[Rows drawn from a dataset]
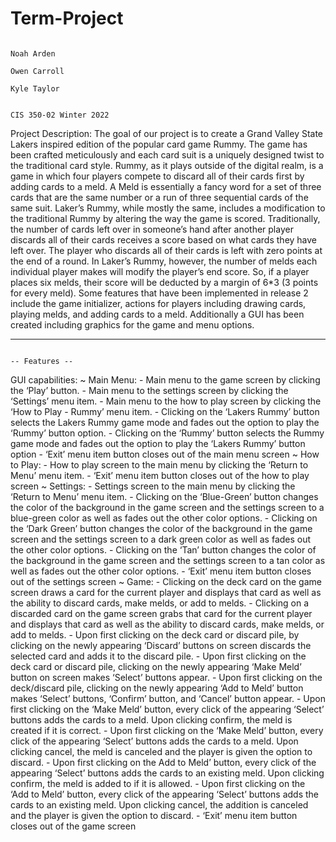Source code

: #                                                                            Term-Project

                                                                              Noah Arden
                                                                             Owen Carroll
                                                                              Kyle Taylor

                                                                        CIS 350-02 Winter 2022

Project Description:
  The goal of our project is to create a Grand Valley State Lakers inspired edition of the
popular card game Rummy. The game has been crafted meticulously and each card suit is a uniquely designed twist to the traditional card style. Rummy, as it plays outside of the digital realm, is a game in which four players compete to discard all of their cards first by adding cards to a meld. A Meld is essentially a fancy word for a set of three cards that are the same number or a run of three sequential cards of the same suit. Laker’s Rummy, while mostly the same, includes a modification to the traditional Rummy by altering the way the game is scored. Traditionally, the number of cards left over in someone’s hand after another player discards all of their cards receives a score based on what cards they have left over. The player who discards all of their cards is left with zero points at the end of a round. In Laker’s Rummy, however, the number of melds each individual player makes will modify the player’s end score. So, if a player places six melds, their score will be deducted by a margin of 6\*3 (3 points for every meld).
  Some features that have been implemented in release 2 include the game initializer, actions for players including drawing cards, playing melds, and adding cards to a meld. Additionally a GUI has been created including graphics for the game and menu options.

-----------------------------------------------------------------------------------------------------------------------------------------------------------------------
                                                                              -- Features --
GUI capabilities:
  ~ Main Menu:
    - Main menu to the game screen by clicking the ‘Play’ button.
    - Main menu to the settings screen by clicking the ‘Settings’ menu item.
    - Main menu to the how to play screen by clicking the ‘How to Play - Rummy’ menu item.
    - Clicking on the ‘Lakers Rummy’ button selects the Lakers Rummy game mode and fades out the option to play the ‘Rummy’ button option. 
    - Clicking on the ‘Rummy’ button selects the Rummy game mode and fades out the option to play the ‘Lakers Rummy’ button option
    - ‘Exit’ menu item button closes out of the main menu screen
  ~ How to Play:
    - How to play screen to the main menu by clicking the ‘Return to Menu’ menu item.
    - ‘Exit’ menu item button closes out of the how to play screen
  ~ Settings: 
    - Settings screen to the main menu by clicking the ‘Return to Menu’ menu item. 
    - Clicking on the ‘Blue-Green’ button changes the color of the background in the game screen and the settings screen to a blue-green color as well as fades out the       other color options.
    - Clicking on the ‘Dark Green’ button changes the color of the background in the game screen and the settings screen to a dark green color as well as fades out the       other color options.
    - Clicking on the ‘Tan’ button changes the color of the background in the game screen and the settings screen to a tan color as well as fades out the other color         options.
    - ‘Exit’ menu item button closes out of the settings screen
  ~ Game:
    - Clicking on the deck card on the game screen draws a card for the current player and displays that card as well as the ability to discard cards, make melds, or         add to melds.
    - Clicking on a discarded card on the game screen grabs that card for the current player and displays that card as well as the ability to discard cards, make             melds, or add to melds.
    - Upon first clicking on the deck card or discard pile, by clicking on the newly appearing ‘Discard’ buttons on screen discards the selected card and adds it to         the discard pile.
    - Upon first clicking on the deck card or discard pile, clicking on the newly appearing ‘Make Meld’ button on screen makes ‘Select’ buttons appear.
    - Upon first clicking on the deck/discard pile, clicking on the newly appearing ‘Add to Meld’ button makes ‘Select’ buttons, ‘Confirm’ button, and ‘Cancel’ button       appear.
    - Upon first clicking on the ‘Make Meld’ button, every click of the appearing ‘Select’ buttons adds the cards to a meld. Upon clicking confirm, the meld is created       if it is correct.
    - Upon first clicking on the ‘Make Meld’ button, every click of the appearing ‘Select’ buttons adds the cards to a meld. Upon clicking cancel, the meld is canceled       and the player is given the option to discard.
    - Upon first clicking on the Add to Meld’ button, every click of the appearing ‘Select’ buttons adds the cards to an existing meld. Upon clicking confirm, the meld       is added to if it is allowed.
    - Upon first clicking on the ‘Add to Meld’ button, every click of the appearing ‘Select’ buttons adds the cards to an existing meld. Upon clicking cancel, the           addition is canceled and the player is given the option to discard.
    - ‘Exit’ menu item button closes out of the game screen
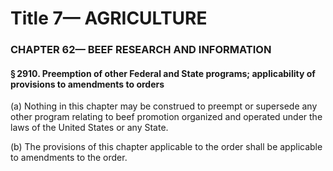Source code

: 
# Title 7— AGRICULTURE
### CHAPTER 62— BEEF RESEARCH AND INFORMATION
#### § 2910. Preemption of other Federal and State programs; applicability of provisions to amendments to orders

(a) Nothing in this chapter may be construed to preempt or supersede any other program relating to beef promotion organized and operated under the laws of the United States or any State.

(b) The provisions of this chapter applicable to the order shall be applicable to amendments to the order.

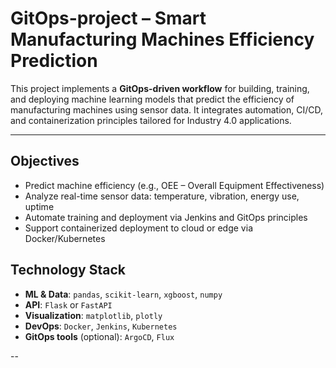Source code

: # GitOps-project – Smart Manufacturing Machines Efficiency Prediction

This project implements a **GitOps-driven workflow** for building, training, and deploying machine learning models that predict the efficiency of manufacturing machines using sensor data. It integrates automation, CI/CD, and containerization principles tailored for Industry 4.0 applications.

---

## Objectives

- Predict machine efficiency (e.g., OEE – Overall Equipment Effectiveness)
- Analyze real-time sensor data: temperature, vibration, energy use, uptime
- Automate training and deployment via Jenkins and GitOps principles
- Support containerized deployment to cloud or edge via Docker/Kubernetes

## Technology Stack

- **ML & Data**: `pandas`, `scikit-learn`, `xgboost`, `numpy`
- **API**: `Flask` or `FastAPI`
- **Visualization**: `matplotlib`, `plotly`
- **DevOps**: `Docker`, `Jenkins`, `Kubernetes`
- **GitOps tools** (optional): `ArgoCD`, `Flux`

--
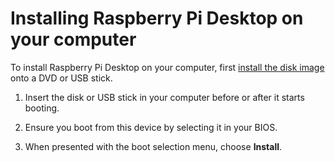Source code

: # Installing Raspberry Pi Desktop on your computer

To install Raspberry Pi Desktop on your computer, first [install the disk image](../installing-cd-dvd)
onto a DVD or USB stick.

1. Insert the disk or USB stick in your computer before or after it starts
booting.

1. Ensure you boot from this device by selecting it in your BIOS.

1. When presented with the boot selection menu, choose **Install**.
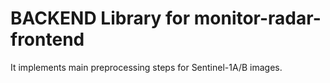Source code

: # BACKEND Library for monitor-radar-frontend

It implements main preprocessing steps for Sentinel-1A/B images.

Work order:
Format the lines running from the line containing "## Objectives" through the end of the rows as a numbered list, both ends included and blank lines omitted. Include only these lines, and leave the pictures out of the answer.

Written solution:
1. ## Objectives
2. - Predict machine efficiency (e.g., OEE – Overall Equipment Effectiveness)
3. - Analyze real-time sensor data: temperature, vibration, energy use, uptime
4. - Automate training and deployment via Jenkins and GitOps principles
5. - Support containerized deployment to cloud or edge via Docker/Kubernetes
6. ## Technology Stack
7. - **ML & Data**: `pandas`, `scikit-learn`, `xgboost`, `numpy`
8. - **API**: `Flask` or `FastAPI`
9. - **Visualization**: `matplotlib`, `plotly`
10. - **DevOps**: `Docker`, `Jenkins`, `Kubernetes`
11. - **GitOps tools** (optional): `ArgoCD`, `Flux`
12. --
13. Source code
14. : # Installing Raspberry Pi Desktop on your computer
15. To install Raspberry Pi Desktop on your computer, first [install the disk image](../installing-cd-dvd)
16. onto a DVD or USB stick.
17. 1. Insert the disk or USB stick in your computer before or after it starts
18. booting.
19. 1. Ensure you boot from this device by selecting it in your BIOS.
20. 1. When presented with the boot selection menu, choose **Install**.
21. Source code
22. : # BACKEND Library for monitor-radar-frontend
23. It implements main preprocessing steps for Sentinel-1A/B images.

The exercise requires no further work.